═══ Data excerpt

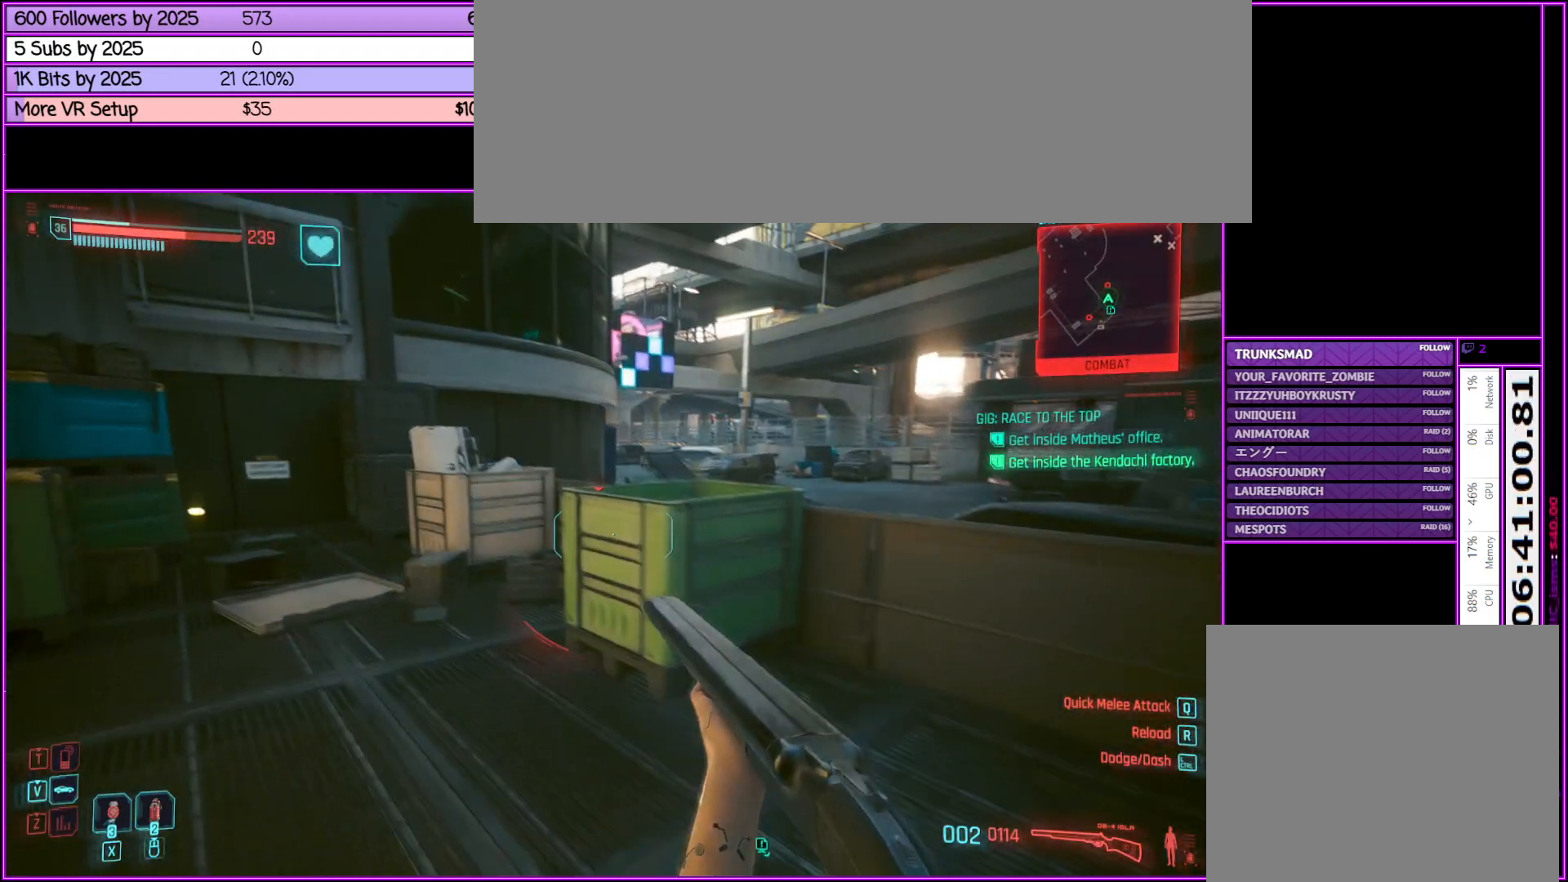
{"keys": ["a", "w"], "mouse": ["right"], "events": [[383, "mouse_right", "down"]]}
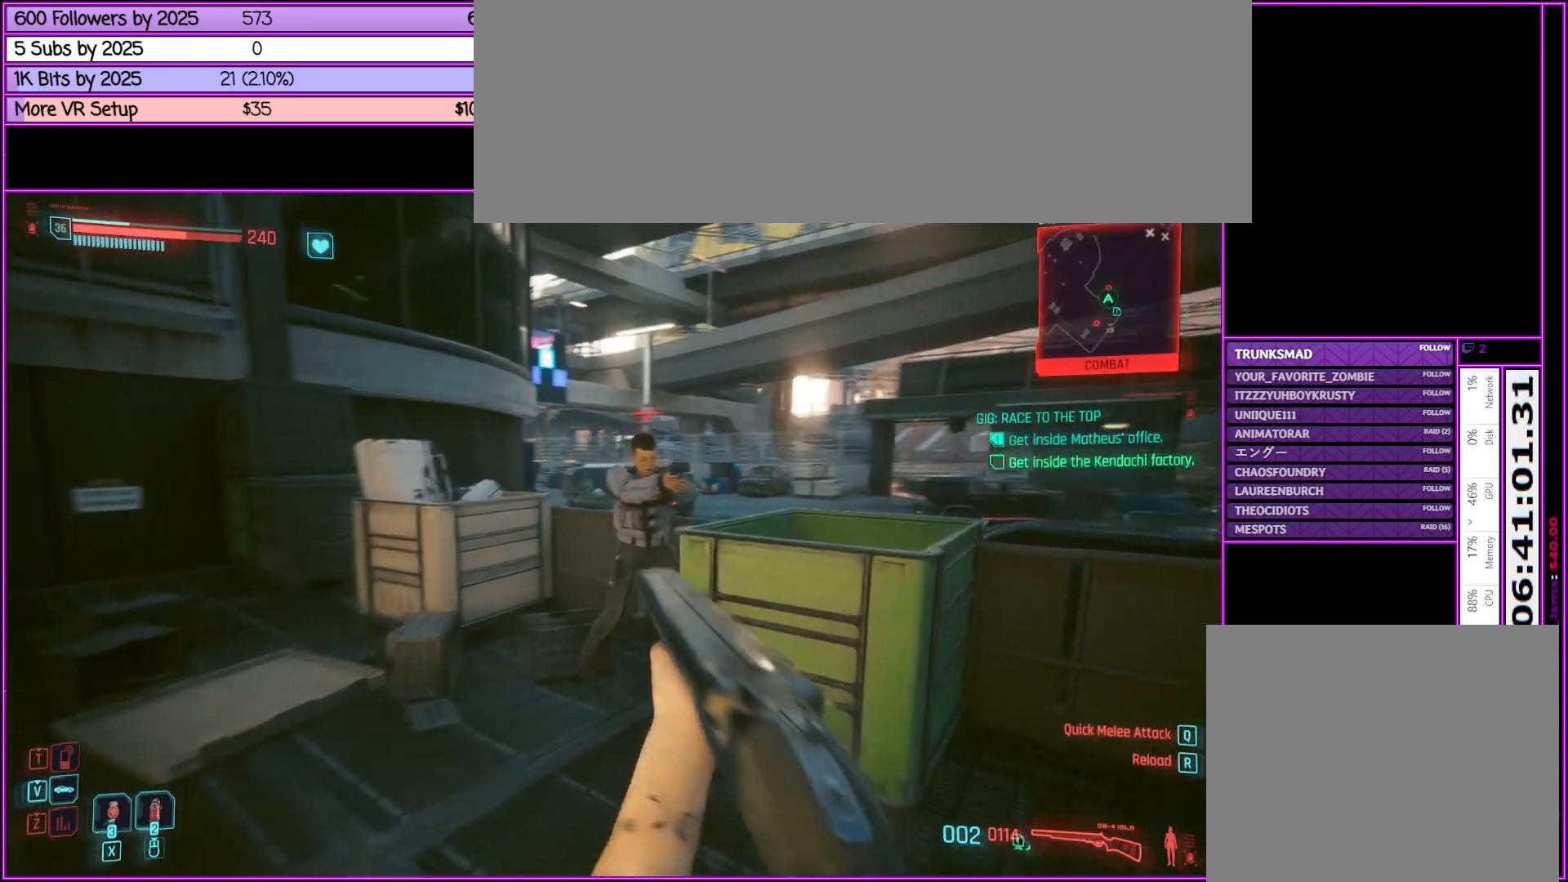
{"keys": ["w"], "mouse": ["right"], "events": [[100, "a", "up"], [283, "mouse_left", "down"], [433, "mouse_left", "up"]]}
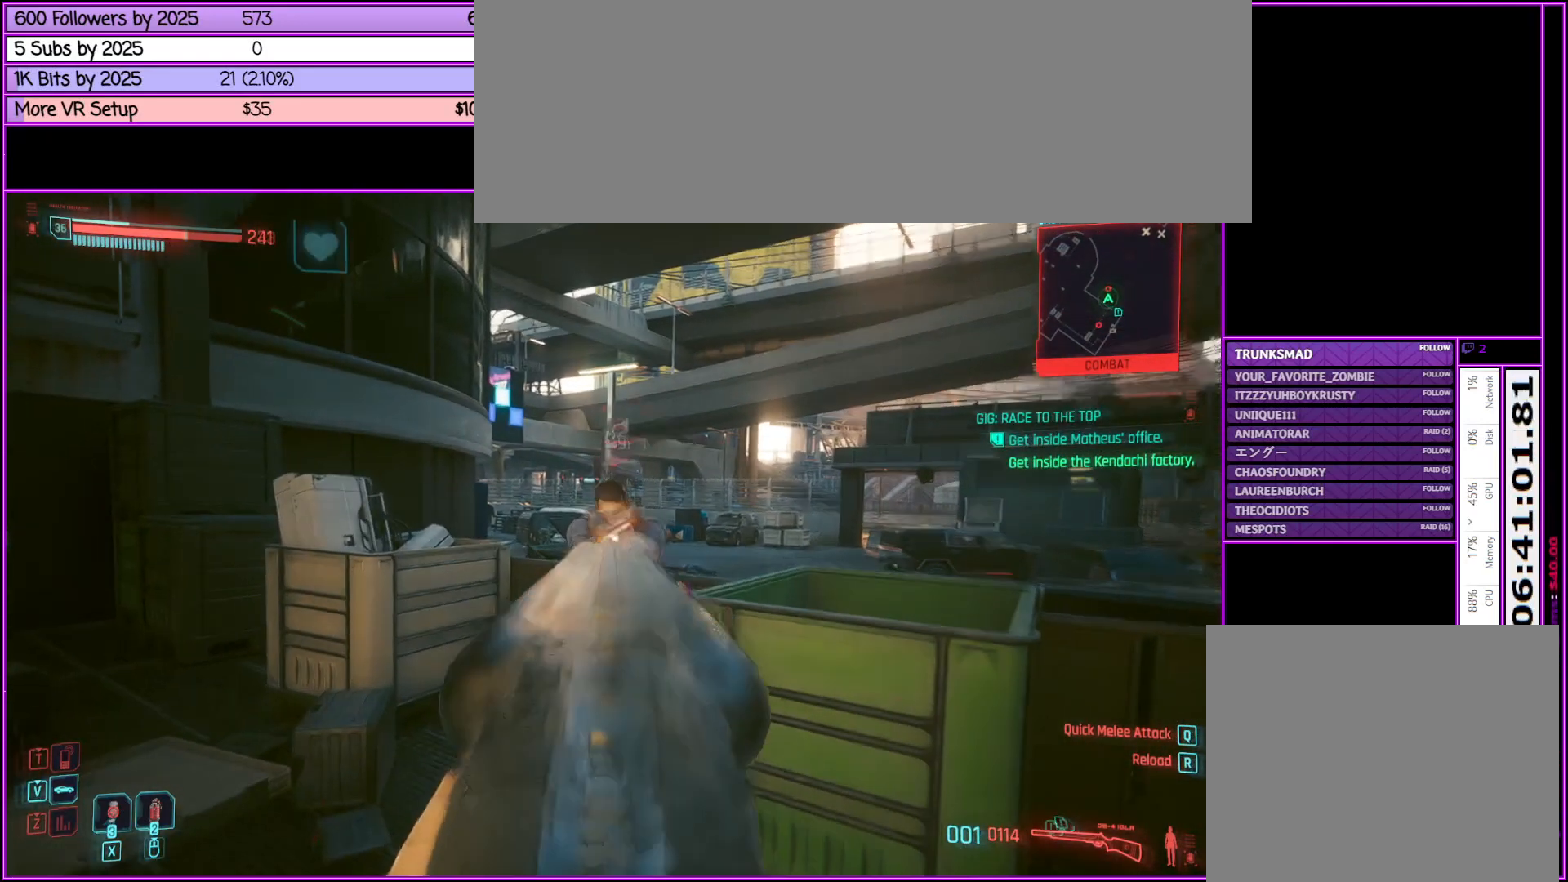
{"keys": ["d"], "mouse": ["right"], "events": [[83, "w", "up"], [450, "d", "down"]]}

══════

Every word of the material, and none of its pictures, should be set down again.

Answer to this task.
{"keys": ["a", "w"], "mouse": ["right"], "events": [[383, "mouse_right", "down"]]}
{"keys": ["w"], "mouse": ["right"], "events": [[100, "a", "up"], [283, "mouse_left", "down"], [433, "mouse_left", "up"]]}
{"keys": ["d"], "mouse": ["right"], "events": [[83, "w", "up"], [450, "d", "down"]]}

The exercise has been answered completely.